In the common case, the TT check (meaning: unwrapping the trusted type wrapper in case of a trusted type, or running the string through a default policy in case of a plain string (or string-ified argument)) happens when the arguments are converted, just before an element's actual property or attribute setter are called. Thus, the JavaScript callback happens when the arguments are converted, and before handing off the string result to the DOM.

This won't cover everything, though. The other cases are:

1. <script> and <svg:script>
   These get a 'shadow slot'. The script elements' attributes are handled just as in the common case above, except they also update the shadow slot. When the script is executed, the script text is compared against the shadow slot, and a TT check is performed on the string in case of a mismatch.

2. Attr Node
   Manipulation or insertion of attribute nodes is treated like setting a text string on the same element. This requires changes to that part of the DOM handling.
   (The alternative would be a "shadow slot" for every single affected attribute, which seems wasteful.)

3. Setting attribute by name (setAttribute)
   This requires a lookup to determine whether the selected attribute is a TrustedType= attribute. If so, it does the same check (and at the same time) as the common case.

4. eval.
   Eval is as super-magic as always, and the TT check happens when eval is executed.

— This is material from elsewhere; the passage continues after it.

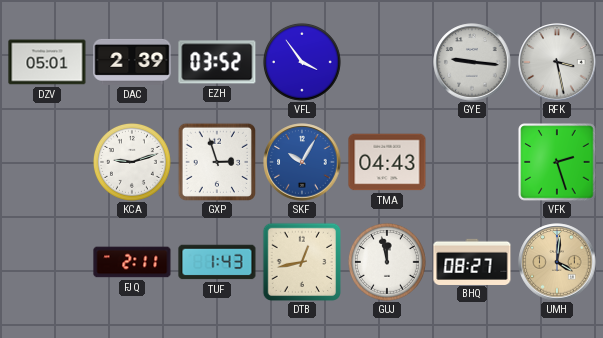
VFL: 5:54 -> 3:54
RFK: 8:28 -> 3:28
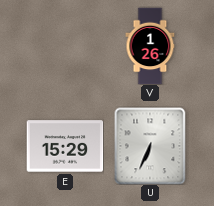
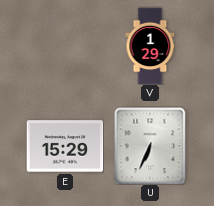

In terms of point in time, the "default policy" is executed mostly when the arguments are converted. The exceptions are script elements (prepareScript) and eval (before execution).

In terms of implementation, the IDL compiler will end up doing the bulk of the work, and the TT check is mostly run in the WebIDL bindings. The exceptions are script elements (shadow slot), attribute node functions and setAttribute/setAttributeNS (which need to lookup whether a check needs to be made), and eval.